Complete step-by-step answer:
We have to find \[y''\] of
\[4{x^2} + 3{y^2} = 6\]
Now differentiating both the side of the equation with respect to \[x\], we get
\[ \Rightarrow \dfrac{{d\left( {4{x^2}} \right)}}{{dx}} + \dfrac{{d\left( {3{y^2}} \right)}}{{dx}} = \dfrac{{d\left( 6 \right)}}{{dx}}\]
Now using the formula \[\dfrac{d}{{dx}}\left( {{x^n}} \right) = n{x^{n - 1}}\] and \[\dfrac{{d\left( k \right)}}{{dx}} = 0\], we get
\[\begin{array}{l} \Rightarrow 4 \times 2 \times {x^{2 - 1}} + 3 \times 2 \times {y^{2 - 1}}\dfrac{{dy}}{{dx}} = 0\\ \Rightarrow 8x + 6y\dfrac{{dy}}{{dx}} = 0\end{array}\]
Subtracting \[8x\] from both sides, we get
\[ \Rightarrow 6y\dfrac{{dy}}{{dx}} = - 8x\]
\[ \Rightarrow \dfrac{{dy}}{{dx}} = - \dfrac{{8x}}{{6y}} = - \dfrac{{4x}}{{3y}}\]…………………….\[\left( 1 \right)\]
Now, differentiating equation \[\left( 1 \right)\] with respect to \[x\], we get
\[ \Rightarrow \dfrac{d}{{dx}}\left( {\dfrac{{dy}}{{dx}}} \right) = \dfrac{d}{{dx}}\left( {\dfrac{{ - 4x}}{{3y}}} \right)\]

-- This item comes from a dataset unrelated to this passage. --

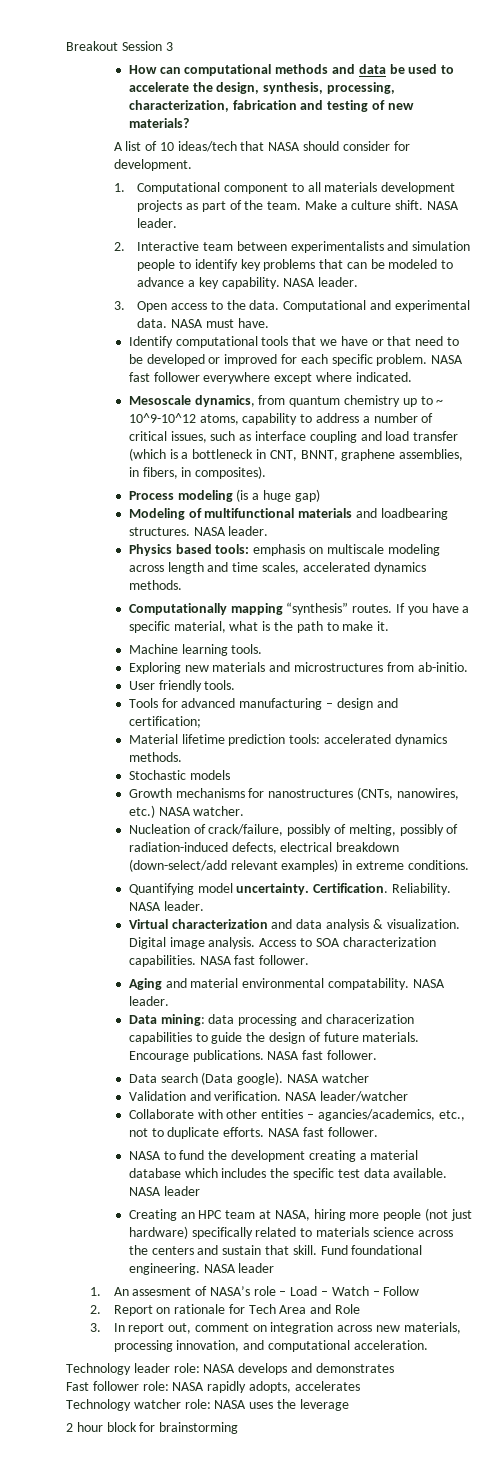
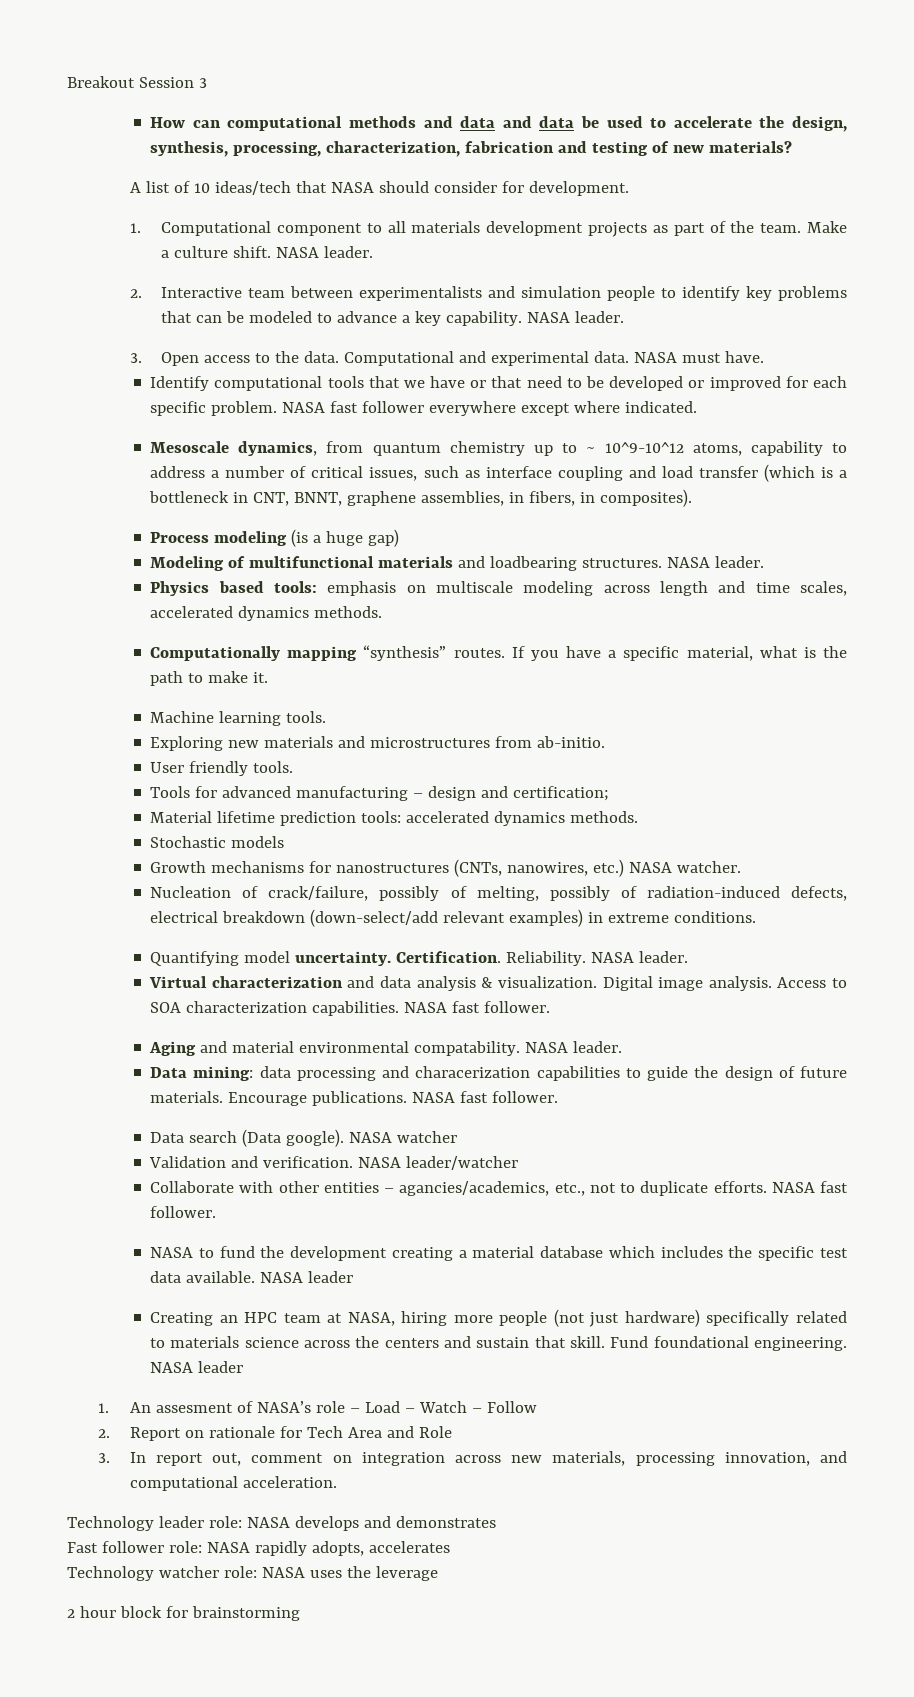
(386, 69) none -> [502,116,575,128] and data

Now using quotient rule \[\dfrac{d}{{dx}}\left( {\dfrac{u}{v}} \right) = \dfrac{{v\dfrac{{du}}{{dx}} - u\dfrac{{dv}}{{dx}}}}{{{v^2}}}\] on right side, we get
\[\begin{array}{l} \Rightarrow \dfrac{{{d^2}y}}{{d{x^2}}} = \dfrac{{3y \times \dfrac{{d\left( { - 4x} \right)}}{{dx}} - \left( { - 4x} \right)\dfrac{{d\left( {3y} \right)}}{{dx}}}}{{{{\left( {3y} \right)}^2}}}\\ \Rightarrow \dfrac{{{d^2}y}}{{d{x^2}}} = \dfrac{{3y \times \left( { - 4} \right) - \left( { - 4x} \right) \times 3\dfrac{{dy}}{{dx}}}}{{9{y^2}}}\end{array}\]
Multiplying the terms, we get
\[ \Rightarrow \dfrac{{{d^2}y}}{{d{x^2}}} = \dfrac{{ - 12y + 12x\dfrac{{dy}}{{dx}}}}{{9{y^2}}}\]

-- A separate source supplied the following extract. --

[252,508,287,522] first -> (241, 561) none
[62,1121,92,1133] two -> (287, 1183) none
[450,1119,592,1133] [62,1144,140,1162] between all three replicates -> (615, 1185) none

Next, replacing the value of \[\dfrac{{dy}}{{dx}}\] in above equation, we get
\[ \Rightarrow \dfrac{{{d^2}y}}{{d{x^2}}} = \dfrac{{ - 12y + \left( {12x \times \dfrac{{ - 4x}}{{3y}}} \right)}}{{9{y^2}}}\]
Multiplying the terms, we get
\[ \Rightarrow \dfrac{{{d^2}y}}{{d{x^2}}} = \dfrac{{ - 12y + \left( {\dfrac{{ - 16{x^2}}}{y}} \right)}}{{9{y^2}}}\]
Taking L.C.M in the numerator, we get
\[\begin{array}{l} \Rightarrow \dfrac{{{d^2}y}}{{d{x^2}}} = \dfrac{{\dfrac{{ - 12{y^2} - 16{x^2}}}{y}}}{{9{y^2}}}\\ \Rightarrow \dfrac{{{d^2}y}}{{d{x^2}}} = \dfrac{{ - 12{y^2} - 16{x^2}}}{{9{y^3}}}\end{array}\]
We can further simplify the above value by taking \[ - 4\] common in numerator as,
\[ \Rightarrow \dfrac{{{d^2}y}}{{d{x^2}}} = \dfrac{{ - 4\left( {3{y^2} + 4{x^2}} \right)}}{{9{y^3}}}\]
Substituting the value of the given equation \[4{x^2} + 3{y^2} = 6\] in above equation, we get
\[\begin{array}{l} \Rightarrow \dfrac{{{d^2}y}}{{d{x^2}}} = \dfrac{{ - 4 \times 6}}{{9{y^3}}}\\ \Rightarrow \dfrac{{{d^2}y}}{{d{x^2}}} = \dfrac{{ - 8}}{{3{y^3}}}\end{array}\]

So the value of \[y''\] is \[\dfrac{{ - 8}}{{3{y^3}}}\].

Note:
Implicit differentiation is used when we have implicit functions where one function doesn’t lead to another one. Implicit differentiation is done by using the chain rule and viewing \[y\] as an implicit function of \[x\]. There are various case of implicit function which in which we have \[y\] equal to a function that contains \[x,y'\] or \[y'\] in similar way we can have \[x\] equal to a function that contains \[y,x'\] or just \[x'\].